People v Hendrie
2025 NY Slip Op 05275 [242 AD3d 1258]
October 2, 2025
Appellate Division, Third Department
Published by New York State Law Reporting Bureau pursuant to Judiciary Law § 431.
As corrected through Wednesday, December 10, 2025


[*1]
(October 2, 2025)

 The People of the State of New York, Respondent,
v
Jessica Hendrie, Appellant.

Erin C. Morigerato, Albany, for appellant.

Andrew J. Wylie, District Attorney, Plattsburgh (Blythe Hicks, admitted pro hac vice, of counsel), for respondent.


HEADNOTES


Crimes - Plea of Guilty - Forfeiture of Right to Raise Issues on Appeal

Reynolds Fitzgerald, J. Appeal from a judgment of the County Court of Clinton County (Keith Bruno, J.), rendered August 2, 2021, convicting defendant upon her plea of guilty of the crime of criminal nuisance in the first degree.

Defendant was indicted and charged with criminal nuisance in the first degree. The charge stemmed from a July 2020 incident wherein defendant allowed her apartment to be maintained as a gathering place for individuals engaged in the unlawful sale of controlled substances.
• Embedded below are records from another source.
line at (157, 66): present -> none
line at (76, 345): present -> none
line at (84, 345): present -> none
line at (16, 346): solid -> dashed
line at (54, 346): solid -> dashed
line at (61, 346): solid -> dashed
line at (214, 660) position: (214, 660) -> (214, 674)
In March 2021, defendant pleaded guilty to the sole count in the indictment with the understanding that, although County Court was making no sentencing commitment, she could be sentenced to a prison term of 11/3 to 4 years. When the parties appeared for sentencing in June 2021, County Court sua sponte adjourned the matter for an additional two months. County Court denied defendant's subsequent request for a further adjournment and thereafter sentenced defendant to six months in jail followed by five years of probation. This appeal ensued.[FN*]

We affirm. Defendant's challenge to the voluntariness of her plea, as well her assertion that she was denied the effective assistance of counsel (to the extent that such claim impacts upon the voluntariness of her plea), are unpreserved for our review as defendant did not make an appropriate postallocution motion—despite having ample time to do so prior to sentencing (see People v Leroux, 234 AD3d 1214, 1214-1215 [3d Dept 2025]; People v Werner, 227 AD3d 1273, 1273 [3d Dept 2024]). Further, upon reviewing the record, we are unpersuaded that the narrow exception to the preservation requirement was triggered (see People v Prime, 233 AD3d 1182, 1182-1183 [3d Dept 2024]; People v Mehalick, 226 AD3d 1263, 1264 [3d Dept 2024], lv denied 42 NY3d 928 [2024]). In any event, defendant's claims that County Court's recitation of her Boykin rights was deficient and that she was denied meaningful representation are belied by the record (see e.g. People v Bailey, 224 AD3d 1044, 1045 [3d Dept 2024]; People v Lafond, 189 AD3d 1824, 1826 [3d Dept 2020], lv denied 36 NY3d 1121 [2021]).

As to the sentence imposed, we do not find that the split sentence was unduly harsh or severe (see CPL 470.15 [6] [b]). To the extent that defendant contends that County Court's comments at sentencing and/or rejection of her request for a sentence of straight probation and community service evidenced bias, this argument is unpreserved for our review absent a timely objection (see People v Casey, 214 AD3d 1121, 1123 [3d Dept 2023], lv denied 40 NY3d 927 [2023]) and, in any event, is unpersuasive. Defendant's remaining arguments, to the extent not specifically addressed, have been examined and found to be lacking in merit.

Pritzker, J.P., Lynch, Fisher and Mackey, JJ., concur. Ordered that the judgment is affirmed.

Footnotes


Footnote *:Following her release from jail, defendant was charged with violating the terms and conditions of her probation, and County Court revoked defendant's probation and imposed a term of imprisonment (People v Hendrie, 242 AD3d 1262 [3d Dept 2025] [decided herewith]).